What should the public invest in and why?
The steering team discussed "who is the customer" of higher education. They noted that we typically think of students as the customer, but businesses and society at large are also customers. Indeed, the "returns" to students' investment in higher education in the United States has been estimated at 15%, and the public returns at 9%, with additional non-monetary returns including better health and more active citizenship. What's the relative size of the investment? Nationally, about 23% is paid by individuals through net tuition, 33% by state/local taxpayers, and 3% by endowments (see attached spreadsheet). In Minnesota, we devoted about $10 per $1,000 of personal income in 2010 to higher ed.
Right now, most state funding goes directly to institutions, which subsidize the cost of education to all students equally, regardless of their academic performance, field of study or financial need. Given the size and importance of the public investment in higher education, do you think that investment should be prioritized or restricted in any ways? How and why?
The most salient observation that I made when looking at the data provided was that the size of the net tuition for public universities is well within what a student might get from federal student aid (that is for many reasons preferable to private funding sources for students) on average. While I don’t agree with this particular idea (that students should have to pay tuition), I do see the Stafford loan program to be a reasonable compromise.
This funding structure is achieving a certain kind of broad access - from what I know of the Staford loan system, all you need is to submit a FASFA form and have a SSN to get the loan money. To rearrange this funding structure with financial need as a primary criteria is something that I would support on principal, but I do not in practice.
In all cases like this you have to draw a line, or write a formula, that is going to give some people the money they need and not help others who may need it but don’t qualify under a static rubric. To create a dynamic rubric and administer it would simply add cost and frustration - as well as potential litigation to an already cumbersome process. These procedural details are ultimately not insurmountable, my primary concern is simply that any reasonable line or formula would show that the vast majority of students need all the help they are being given and more.
According to IRS statistics (http://www.census.gov/hhes/www/cpstables/032010/rdcall/1_001.htm) only 18% of households earned more than $100,000 in 2009. While this is pretty raw data, a reasonable inference is that most college students, no matter the age, are not supported by enough household income to assume a meaningfully large increase in tuition rates without it posing a serious economic burden on them. Further if such a system were to be implemented then it would functionally make public universities almost as expensive as private universities to those students who could afford it - pushing more of these students out of the public system AND implying that the reshuffling of aid would lead to effectively the same result - a broad based subsidy of tuition for all remaining students. As slightly more than a third of households (not individuals) earn less than $25,000 a year there is no way for this population base to afford any college without an extensive loan system (like the Stafford program) or a FAR more radical adjustment of this funding structure than simply rearranging the way that public money is used.

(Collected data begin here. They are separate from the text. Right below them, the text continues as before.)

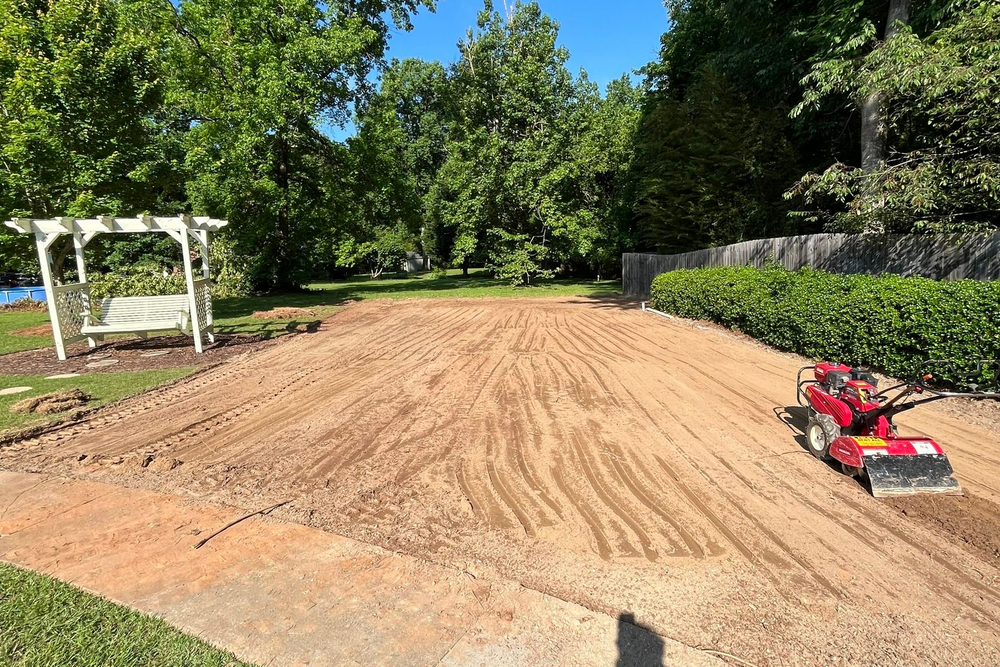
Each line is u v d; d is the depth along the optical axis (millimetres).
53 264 13547
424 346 10094
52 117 11461
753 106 16750
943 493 3795
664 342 10125
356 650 2412
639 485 4055
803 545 3225
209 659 2348
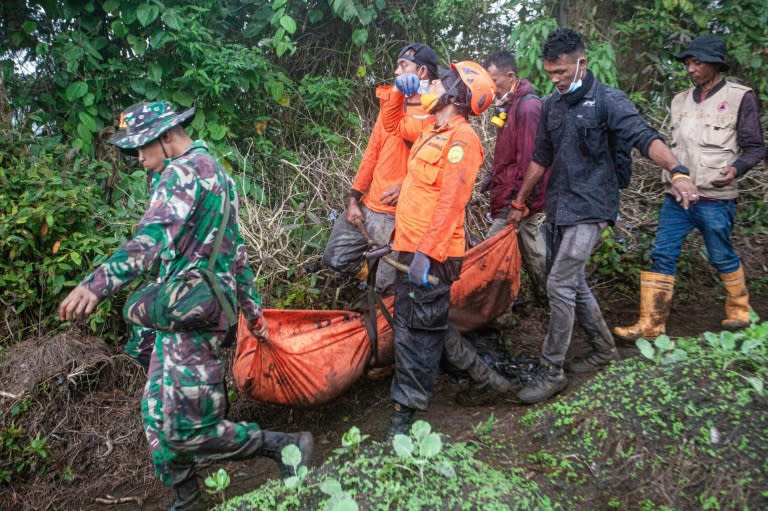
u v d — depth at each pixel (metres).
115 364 4.12
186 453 2.75
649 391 2.85
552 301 3.58
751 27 6.30
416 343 3.21
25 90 5.39
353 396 4.00
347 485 2.28
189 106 5.50
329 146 5.80
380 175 3.99
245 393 3.49
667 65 6.23
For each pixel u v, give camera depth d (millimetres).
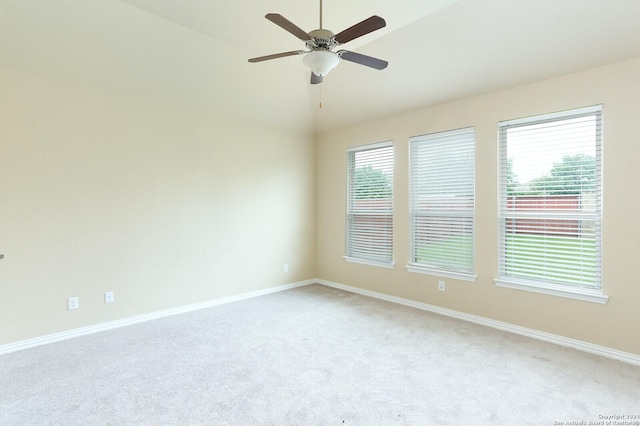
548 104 3102
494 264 3488
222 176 4355
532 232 3275
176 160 3941
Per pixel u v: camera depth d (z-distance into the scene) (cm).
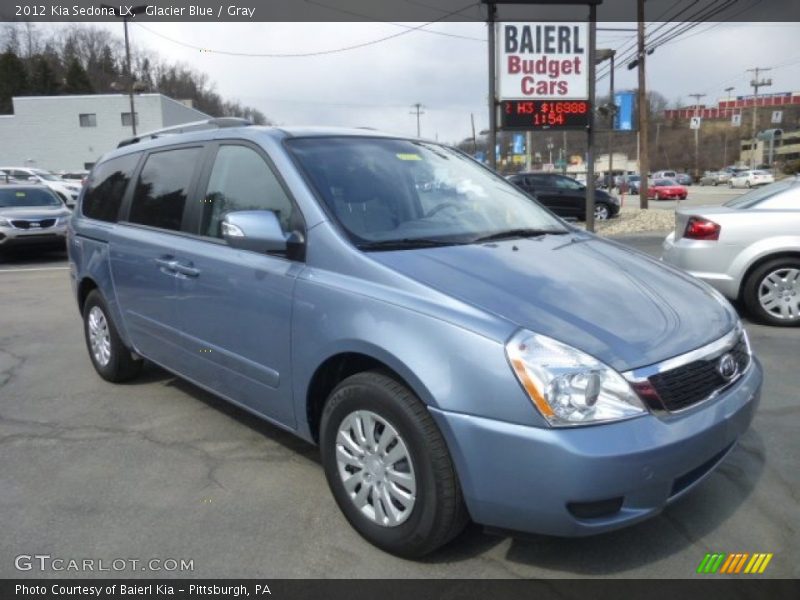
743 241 644
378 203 337
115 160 508
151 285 417
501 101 1451
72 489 343
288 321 312
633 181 5534
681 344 265
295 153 345
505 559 278
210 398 477
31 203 1423
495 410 241
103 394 488
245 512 318
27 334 690
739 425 276
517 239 349
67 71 8625
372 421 281
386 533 278
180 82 8119
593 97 1456
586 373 238
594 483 232
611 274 314
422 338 259
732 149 10419
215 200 378
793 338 608
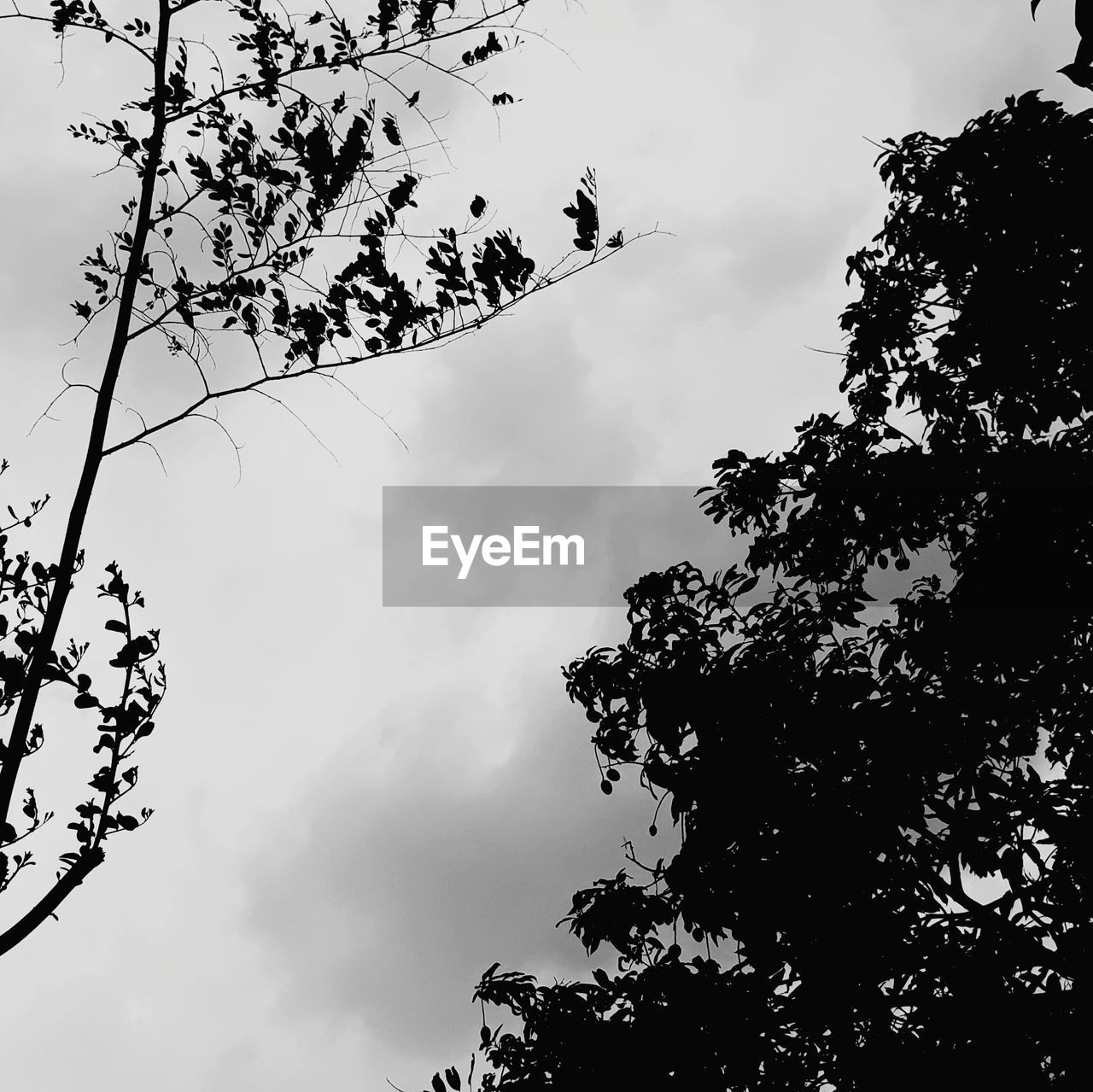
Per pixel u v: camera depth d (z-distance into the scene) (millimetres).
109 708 4695
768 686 7355
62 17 5305
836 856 6711
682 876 7297
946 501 7980
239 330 5387
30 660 4672
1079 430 7699
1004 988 6281
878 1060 6035
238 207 5359
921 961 6453
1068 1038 5734
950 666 7723
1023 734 7957
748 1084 6668
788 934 6781
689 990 6965
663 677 7672
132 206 5523
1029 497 7332
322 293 5375
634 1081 6578
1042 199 7105
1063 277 7164
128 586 4855
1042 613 7180
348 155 5320
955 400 8023
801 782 7184
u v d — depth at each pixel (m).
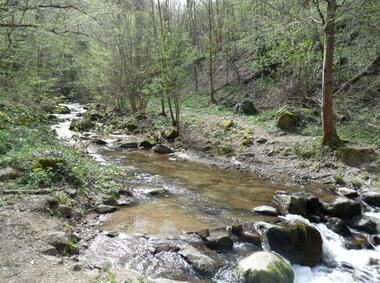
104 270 5.36
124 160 14.43
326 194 10.56
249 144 15.54
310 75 18.39
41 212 7.25
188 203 9.42
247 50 29.06
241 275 5.89
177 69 19.25
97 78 25.53
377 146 13.06
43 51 18.25
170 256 6.41
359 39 17.03
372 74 17.11
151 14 27.03
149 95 23.59
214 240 6.98
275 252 7.11
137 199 9.45
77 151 13.54
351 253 7.70
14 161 9.32
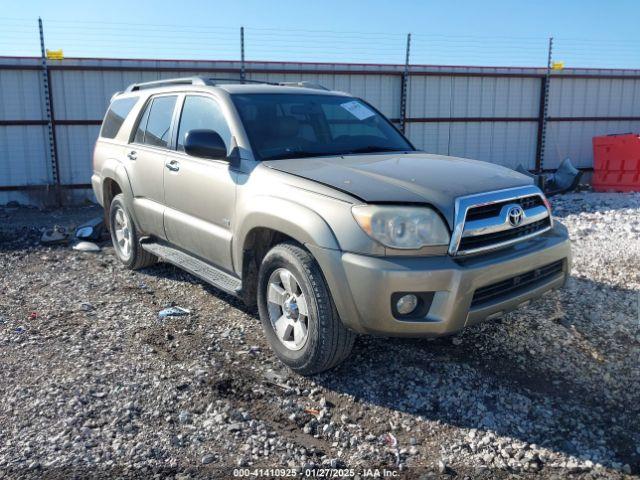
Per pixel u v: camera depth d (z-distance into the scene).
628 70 16.58
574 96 16.41
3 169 12.88
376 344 4.38
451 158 4.65
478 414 3.49
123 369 4.01
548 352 4.23
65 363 4.10
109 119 6.90
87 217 11.28
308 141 4.68
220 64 13.45
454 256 3.43
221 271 4.82
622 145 13.49
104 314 5.14
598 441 3.25
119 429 3.30
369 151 4.79
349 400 3.66
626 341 4.41
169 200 5.27
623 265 6.32
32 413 3.44
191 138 4.33
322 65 14.10
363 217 3.41
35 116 12.86
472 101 15.59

For all the above reasons I don’t see financial need of the student as a compelling reason to move money around on this scale, though I do see a pressing need to inject more money into the system as a whole on a larger scale.
As far as funding based on the field of study or academic performance - I don’t see either area to be appropriate targets for legislation by purse strings. If a field of study simply has no obvious application to 80% of the population, that does not make it a truth, it makes it a perception. So long as the university clearly and honestly communicates the value of a particular degree (something that I see the state regulating though investigation and prosecution under the law, not the pocketbook), it ought to be up to the student to apply for any given degree and the school to asses the applicants. Similarly academic performance is already tied to student funding - and meaningful procedures to alert the student to the consequences of their choices are industry standard.
I’m adverse to piling on an economic hardship to students who might have their academic performance suffer due to a catastrophic illness or injury, loss of a friend or family member etc. These students often improve over time or after taking a period of time off school and adding an extra cost to their education seems like the wrong response. For those students who are simply not preforming well, cutting funding to the school only limits the options for the institution to provide the support that student clearly needs.
While the financial costs of higher education are a real barrier for many students, the failure of K-12 education to properly prepare many of these same students for higher education is perhaps and even more powerful deterrent. Despite the fact that these students must muster a great deal of perseverance to earn low grades on the outset of their educations, many won’t appear to be good students (earning good grades in challenging courses) for many semesters. Transcripts don’t tell the whole story and funding should not be tied to them.
To summarize - I think that there is a desperate need to change the funding structure of higher education, but to tie already inadequate public subsidies to need (which is commonly high), field of study (which is an issue of academic freedom) or academic performance (which many profoundly punitive for the wrong reasons to the wrong people) seems like exactly the wrong way to go.
I think that one final observation bears weight in conclusion, most of the problems that individual students have with the funding structures of higher education happen when they get out of school - not when they are in school (most, not all). These problems exist for graduates form law programs to arts programs, these problems exist for students who graduated at the top and bottom of their classes, these problems exist for students who come from households in the bottom 10% all the way to the second quinitle of income distribution. This suggests a systemic problem that can’t be addressed by minor changes to the implementation of a part of a part of the system.